*** Given records ***
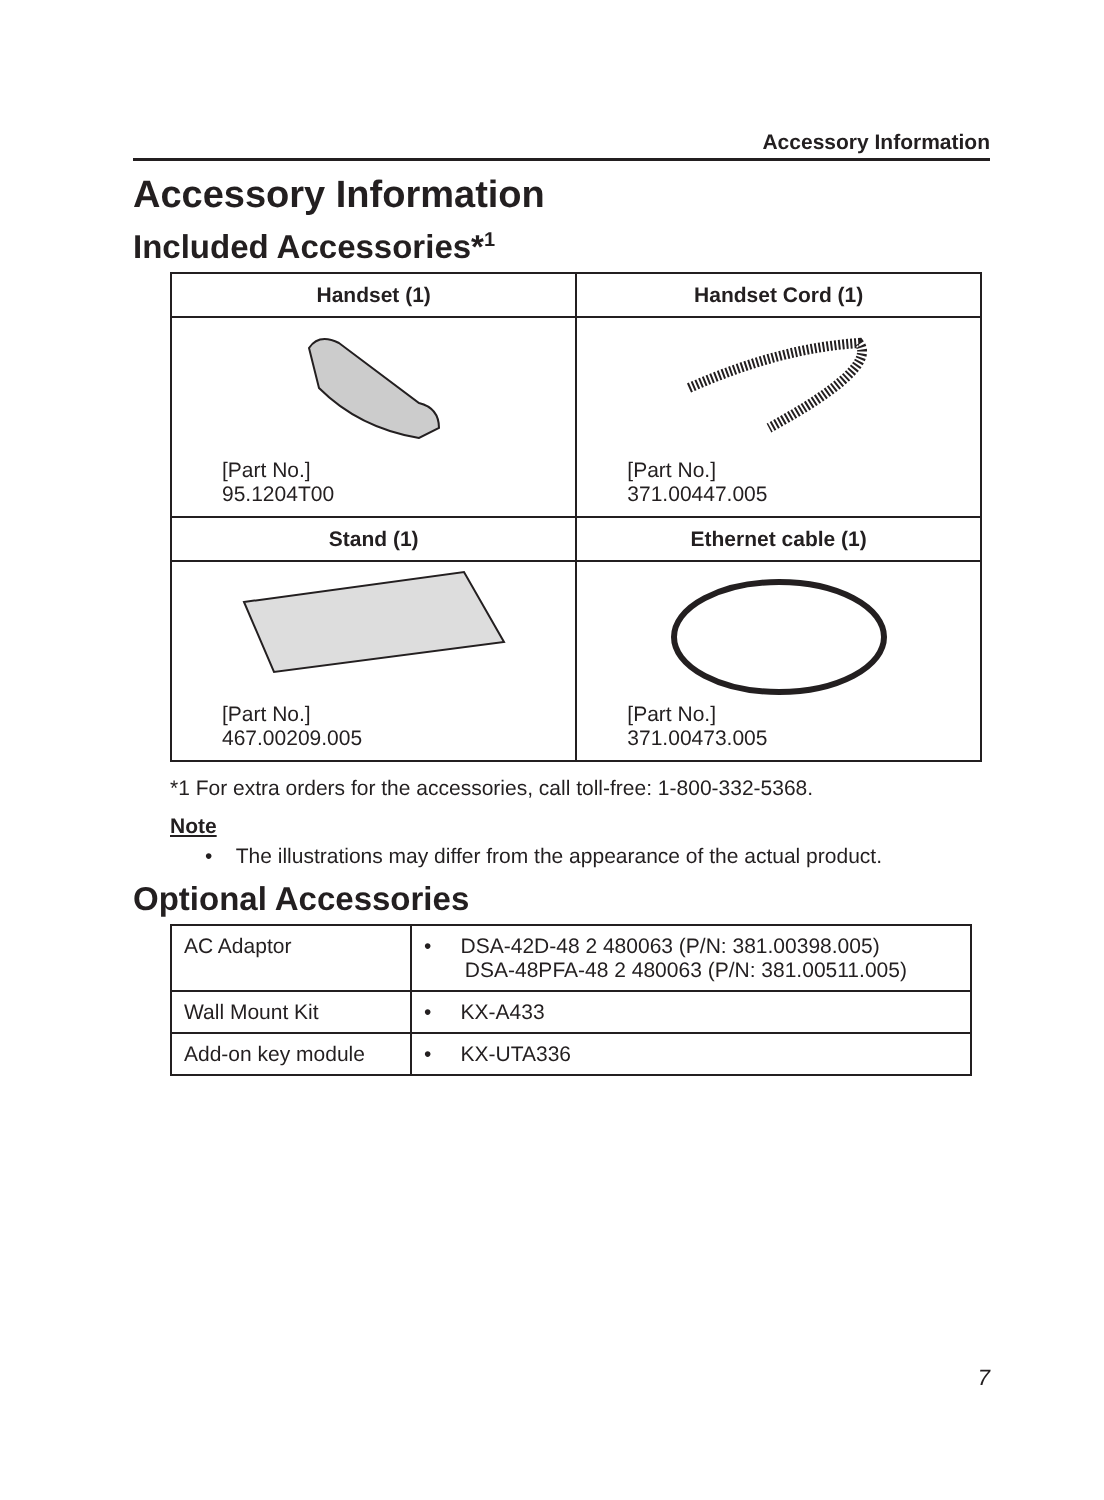Accessory Information
Accessory Information
Included Accessories*<sup>1</sup>
| Handset (1) | Handset Cord (1) |
| --- | --- |
| [Part No.] 95.1204T00 | [Part No.] 371.00447.005 |
| Stand (1) | Ethernet cable (1) |
| [Part No.] 467.00209.005 | [Part No.] 371.00473.005 |
*1 For extra orders for the accessories, call toll-free: 1-800-332-5368.
Note
• The illustrations may differ from the appearance of the actual product.
Optional Accessories
| AC Adaptor | • DSA-42D-48 2 480063 (P/N: 381.00398.005) DSA-48PFA-48 2 480063 (P/N: 381.00511.005) |
| Wall Mount Kit | • KX-A433 |
| Add-on key module | • KX-UTA336 |
7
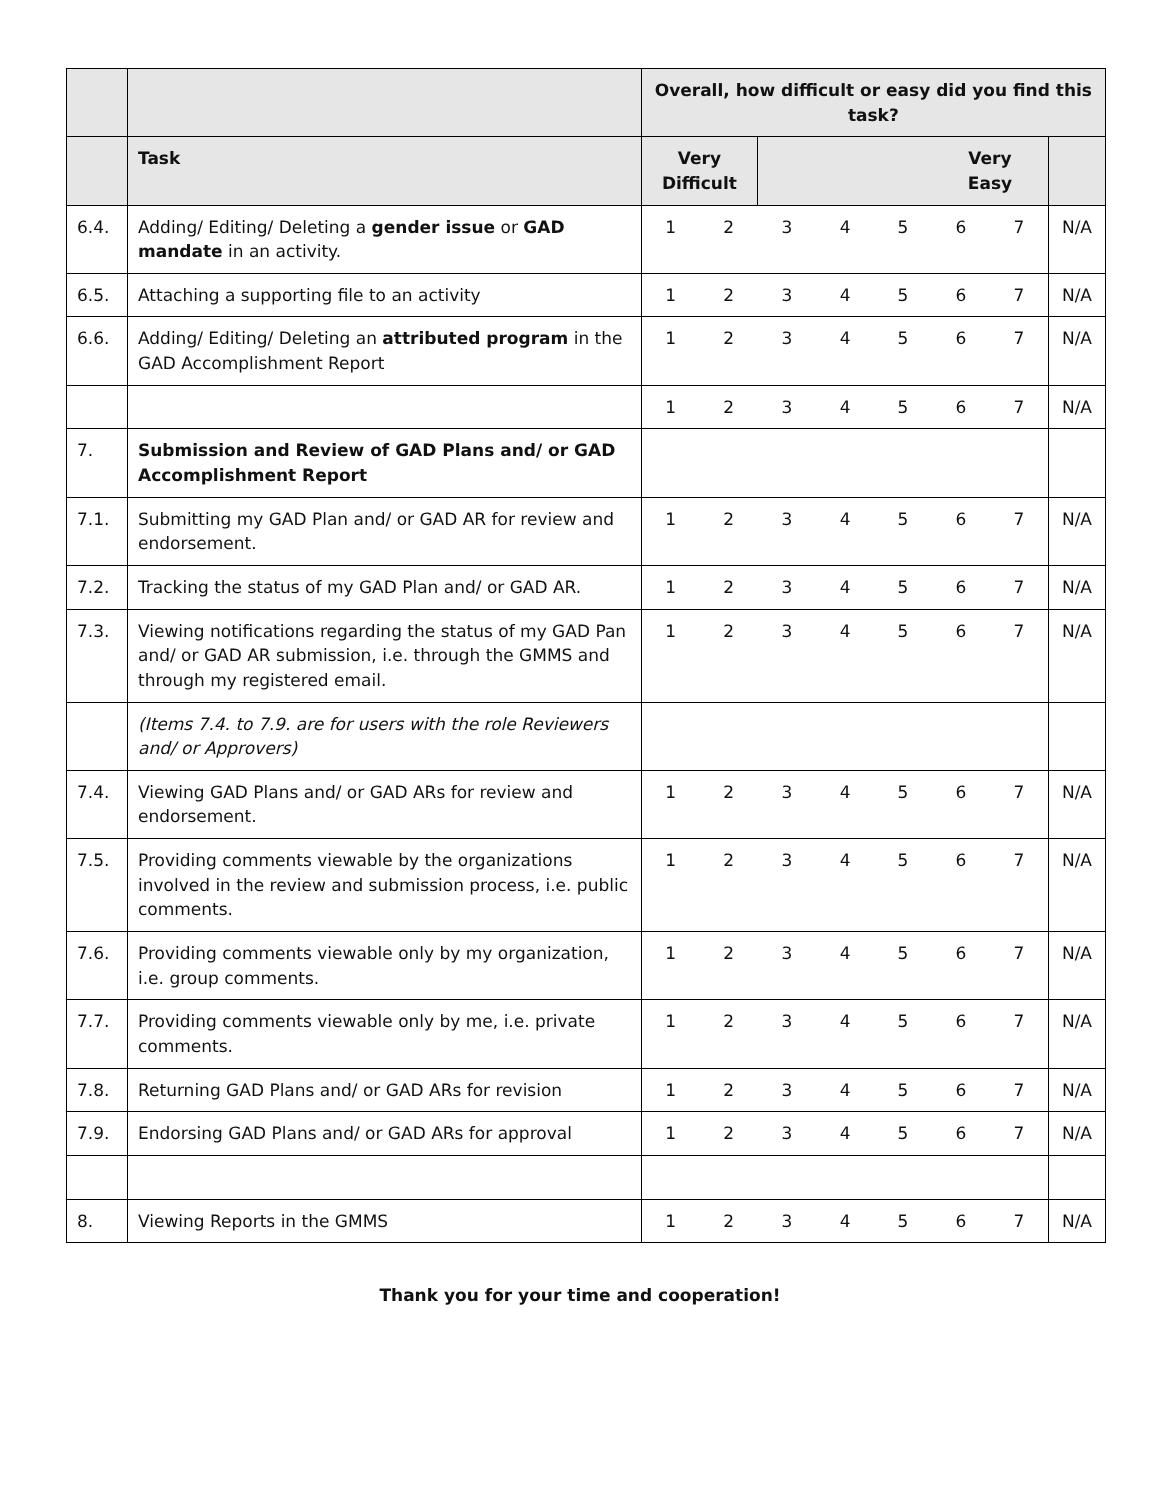| | | Overall, how difficult or easy did you find this task? | | | | | | | |
| | Task | Very Difficult | | | | | Very Easy | | |
| 6.4. | Adding/ Editing/ Deleting a gender issue or GAD mandate in an activity. | 1 | 2 | 3 | 4 | 5 | 6 | 7 | N/A |
| 6.5. | Attaching a supporting file to an activity | 1 | 2 | 3 | 4 | 5 | 6 | 7 | N/A |
| 6.6. | Adding/ Editing/ Deleting an attributed program in the GAD Accomplishment Report | 1 | 2 | 3 | 4 | 5 | 6 | 7 | N/A |
| | | 1 | 2 | 3 | 4 | 5 | 6 | 7 | N/A |
| 7. | Submission and Review of GAD Plans and/ or GAD Accomplishment Report | | | | | | | | |
| 7.1. | Submitting my GAD Plan and/ or GAD AR for review and endorsement. | 1 | 2 | 3 | 4 | 5 | 6 | 7 | N/A |
| 7.2. | Tracking the status of my GAD Plan and/ or GAD AR. | 1 | 2 | 3 | 4 | 5 | 6 | 7 | N/A |
| 7.3. | Viewing notifications regarding the status of my GAD Pan and/ or GAD AR submission, i.e. through the GMMS and through my registered email. | 1 | 2 | 3 | 4 | 5 | 6 | 7 | N/A |
| | (Items 7.4. to 7.9. are for users with the role Reviewers and/ or Approvers) | | | | | | | | |
| 7.4. | Viewing GAD Plans and/ or GAD ARs for review and endorsement. | 1 | 2 | 3 | 4 | 5 | 6 | 7 | N/A |
| 7.5. | Providing comments viewable by the organizations involved in the review and submission process, i.e. public comments. | 1 | 2 | 3 | 4 | 5 | 6 | 7 | N/A |
| 7.6. | Providing comments viewable only by my organization, i.e. group comments. | 1 | 2 | 3 | 4 | 5 | 6 | 7 | N/A |
| 7.7. | Providing comments viewable only by me, i.e. private comments. | 1 | 2 | 3 | 4 | 5 | 6 | 7 | N/A |
| 7.8. | Returning GAD Plans and/ or GAD ARs for revision | 1 | 2 | 3 | 4 | 5 | 6 | 7 | N/A |
| 7.9. | Endorsing GAD Plans and/ or GAD ARs for approval | 1 | 2 | 3 | 4 | 5 | 6 | 7 | N/A |
| 8. | Viewing Reports in the GMMS | 1 | 2 | 3 | 4 | 5 | 6 | 7 | N/A |
Thank you for your time and cooperation!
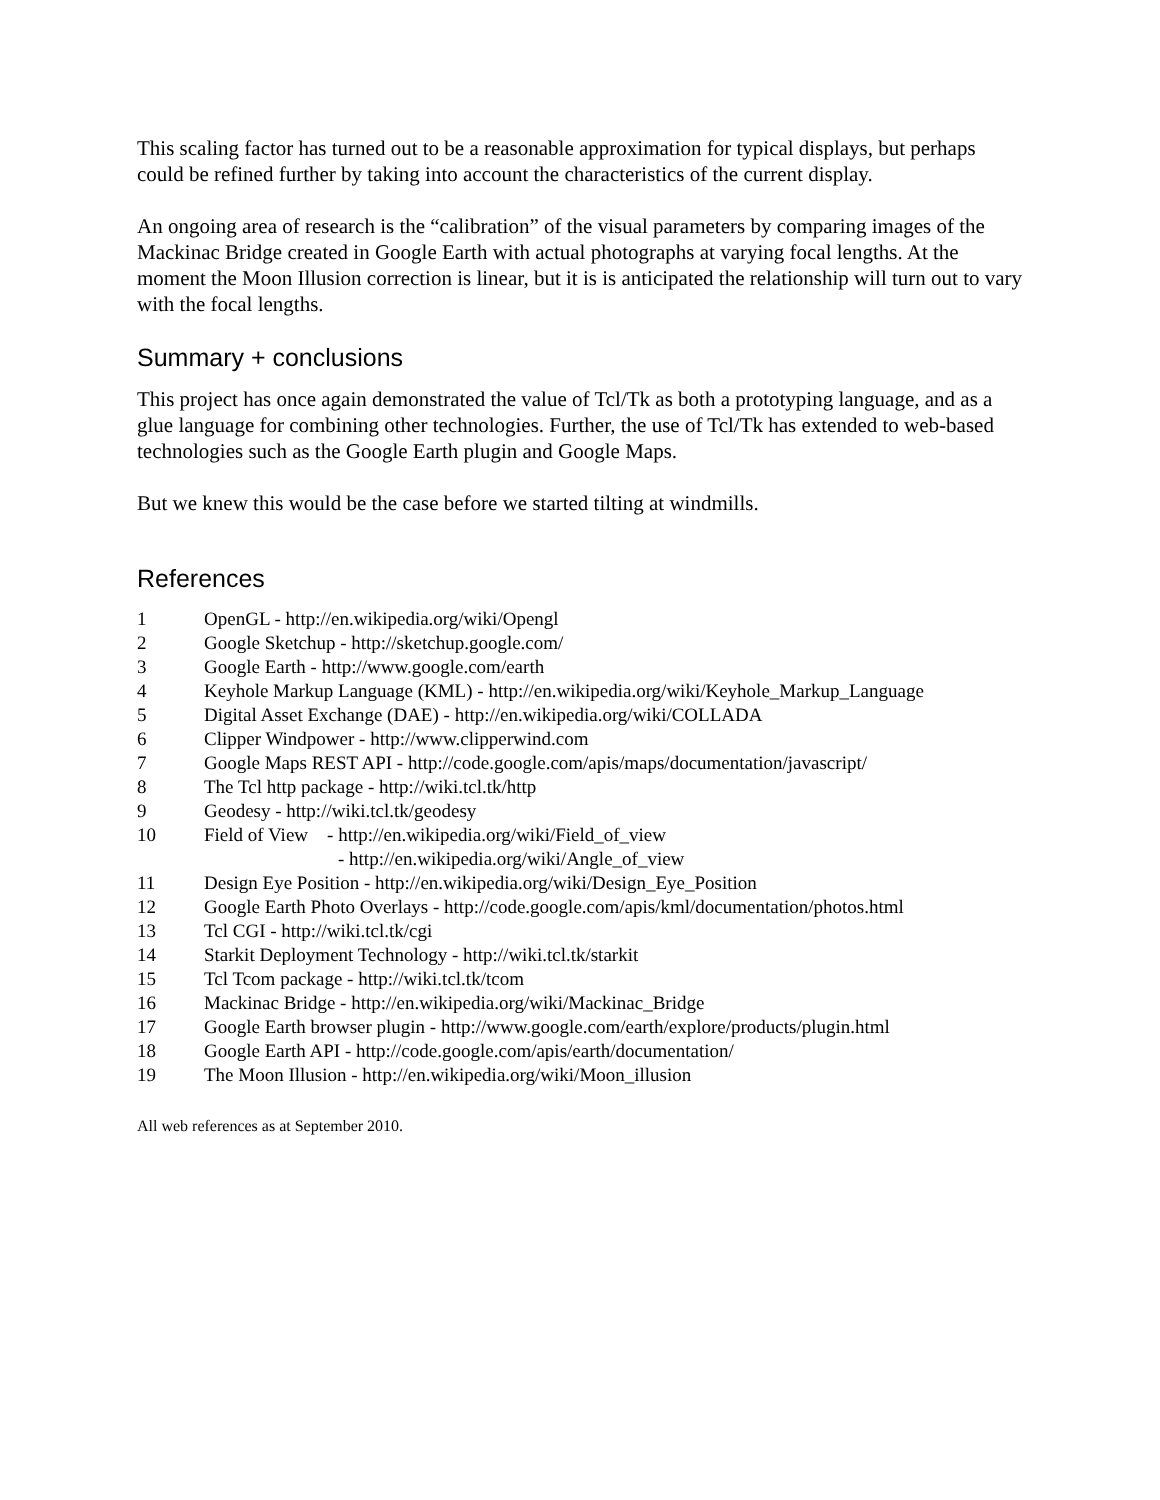This scaling factor has turned out to be a reasonable approximation for typical displays, but perhaps could be refined further by taking into account the characteristics of the current display.
An ongoing area of research is the “calibration” of the visual parameters by comparing images of the Mackinac Bridge created in Google Earth with actual photographs at varying focal lengths. At the moment the Moon Illusion correction is linear, but it is is anticipated the relationship will turn out to vary with the focal lengths.
Summary + conclusions
This project has once again demonstrated the value of Tcl/Tk as both a prototyping language, and as a glue language for combining other technologies. Further, the use of Tcl/Tk has extended to web-based technologies such as the Google Earth plugin and Google Maps.
But we knew this would be the case before we started tilting at windmills.
References
| 1 | OpenGL - http://en.wikipedia.org/wiki/Opengl |
| 2 | Google Sketchup - http://sketchup.google.com/ |
| 3 | Google Earth - http://www.google.com/earth |
| 4 | Keyhole Markup Language (KML) - http://en.wikipedia.org/wiki/Keyhole_Markup_Language |
| 5 | Digital Asset Exchange (DAE) - http://en.wikipedia.org/wiki/COLLADA |
| 6 | Clipper Windpower - http://www.clipperwind.com |
| 7 | Google Maps REST API - http://code.google.com/apis/maps/documentation/javascript/ |
| 8 | The Tcl http package - http://wiki.tcl.tk/http |
| 9 | Geodesy - http://wiki.tcl.tk/geodesy |
| 10 | Field of View - http://en.wikipedia.org/wiki/Field_of_view - http://en.wikipedia.org/wiki/Angle_of_view |
| 11 | Design Eye Position - http://en.wikipedia.org/wiki/Design_Eye_Position |
| 12 | Google Earth Photo Overlays - http://code.google.com/apis/kml/documentation/photos.html |
| 13 | Tcl CGI - http://wiki.tcl.tk/cgi |
| 14 | Starkit Deployment Technology - http://wiki.tcl.tk/starkit |
| 15 | Tcl Tcom package - http://wiki.tcl.tk/tcom |
| 16 | Mackinac Bridge - http://en.wikipedia.org/wiki/Mackinac_Bridge |
| 17 | Google Earth browser plugin - http://www.google.com/earth/explore/products/plugin.html |
| 18 | Google Earth API - http://code.google.com/apis/earth/documentation/ |
| 19 | The Moon Illusion - http://en.wikipedia.org/wiki/Moon_illusion |
All web references as at September 2010.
***
A word-for-word transcript of the entries above is needed, with pictures removed.

* [Result of the exercise]:
Accessory Information
Accessory Information
Included Accessories*<sup>1</sup>
| Handset (1) | Handset Cord (1) |
| --- | --- |
| [Part No.] 95.1204T00 | [Part No.] 371.00447.005 |
| Stand (1) | Ethernet cable (1) |
| [Part No.] 467.00209.005 | [Part No.] 371.00473.005 |
*1 For extra orders for the accessories, call toll-free: 1-800-332-5368.
Note
• The illustrations may differ from the appearance of the actual product.
Optional Accessories
| AC Adaptor | • DSA-42D-48 2 480063 (P/N: 381.00398.005) DSA-48PFA-48 2 480063 (P/N: 381.00511.005) |
| Wall Mount Kit | • KX-A433 |
| Add-on key module | • KX-UTA336 |
7
| | | Overall, how difficult or easy did you find this task? | | | | | | | |
| | Task | Very Difficult | | | | | Very Easy | | |
| 6.4. | Adding/ Editing/ Deleting a gender issue or GAD mandate in an activity. | 1 | 2 | 3 | 4 | 5 | 6 | 7 | N/A |
| 6.5. | Attaching a supporting file to an activity | 1 | 2 | 3 | 4 | 5 | 6 | 7 | N/A |
| 6.6. | Adding/ Editing/ Deleting an attributed program in the GAD Accomplishment Report | 1 | 2 | 3 | 4 | 5 | 6 | 7 | N/A |
| | | 1 | 2 | 3 | 4 | 5 | 6 | 7 | N/A |
| 7. | Submission and Review of GAD Plans and/ or GAD Accomplishment Report | | | | | | | | |
| 7.1. | Submitting my GAD Plan and/ or GAD AR for review and endorsement. | 1 | 2 | 3 | 4 | 5 | 6 | 7 | N/A |
| 7.2. | Tracking the status of my GAD Plan and/ or GAD AR. | 1 | 2 | 3 | 4 | 5 | 6 | 7 | N/A |
| 7.3. | Viewing notifications regarding the status of my GAD Pan and/ or GAD AR submission, i.e. through the GMMS and through my registered email. | 1 | 2 | 3 | 4 | 5 | 6 | 7 | N/A |
| | (Items 7.4. to 7.9. are for users with the role Reviewers and/ or Approvers) | | | | | | | | |
| 7.4. | Viewing GAD Plans and/ or GAD ARs for review and endorsement. | 1 | 2 | 3 | 4 | 5 | 6 | 7 | N/A |
| 7.5. | Providing comments viewable by the organizations involved in the review and submission process, i.e. public comments. | 1 | 2 | 3 | 4 | 5 | 6 | 7 | N/A |
| 7.6. | Providing comments viewable only by my organization, i.e. group comments. | 1 | 2 | 3 | 4 | 5 | 6 | 7 | N/A |
| 7.7. | Providing comments viewable only by me, i.e. private comments. | 1 | 2 | 3 | 4 | 5 | 6 | 7 | N/A |
| 7.8. | Returning GAD Plans and/ or GAD ARs for revision | 1 | 2 | 3 | 4 | 5 | 6 | 7 | N/A |
| 7.9. | Endorsing GAD Plans and/ or GAD ARs for approval | 1 | 2 | 3 | 4 | 5 | 6 | 7 | N/A |
| 8. | Viewing Reports in the GMMS | 1 | 2 | 3 | 4 | 5 | 6 | 7 | N/A |
Thank you for your time and cooperation!
This scaling factor has turned out to be a reasonable approximation for typical displays, but perhaps could be refined further by taking into account the characteristics of the current display.
An ongoing area of research is the “calibration” of the visual parameters by comparing images of the Mackinac Bridge created in Google Earth with actual photographs at varying focal lengths. At the moment the Moon Illusion correction is linear, but it is is anticipated the relationship will turn out to vary with the focal lengths.
Summary + conclusions
This project has once again demonstrated the value of Tcl/Tk as both a prototyping language, and as a glue language for combining other technologies. Further, the use of Tcl/Tk has extended to web-based technologies such as the Google Earth plugin and Google Maps.
But we knew this would be the case before we started tilting at windmills.
References
| 1 | OpenGL - http://en.wikipedia.org/wiki/Opengl |
| 2 | Google Sketchup - http://sketchup.google.com/ |
| 3 | Google Earth - http://www.google.com/earth |
| 4 | Keyhole Markup Language (KML) - http://en.wikipedia.org/wiki/Keyhole_Markup_Language |
| 5 | Digital Asset Exchange (DAE) - http://en.wikipedia.org/wiki/COLLADA |
| 6 | Clipper Windpower - http://www.clipperwind.com |
| 7 | Google Maps REST API - http://code.google.com/apis/maps/documentation/javascript/ |
| 8 | The Tcl http package - http://wiki.tcl.tk/http |
| 9 | Geodesy - http://wiki.tcl.tk/geodesy |
| 10 | Field of View - http://en.wikipedia.org/wiki/Field_of_view - http://en.wikipedia.org/wiki/Angle_of_view |
| 11 | Design Eye Position - http://en.wikipedia.org/wiki/Design_Eye_Position |
| 12 | Google Earth Photo Overlays - http://code.google.com/apis/kml/documentation/photos.html |
| 13 | Tcl CGI - http://wiki.tcl.tk/cgi |
| 14 | Starkit Deployment Technology - http://wiki.tcl.tk/starkit |
| 15 | Tcl Tcom package - http://wiki.tcl.tk/tcom |
| 16 | Mackinac Bridge - http://en.wikipedia.org/wiki/Mackinac_Bridge |
| 17 | Google Earth browser plugin - http://www.google.com/earth/explore/products/plugin.html |
| 18 | Google Earth API - http://code.google.com/apis/earth/documentation/ |
| 19 | The Moon Illusion - http://en.wikipedia.org/wiki/Moon_illusion |
All web references as at September 2010.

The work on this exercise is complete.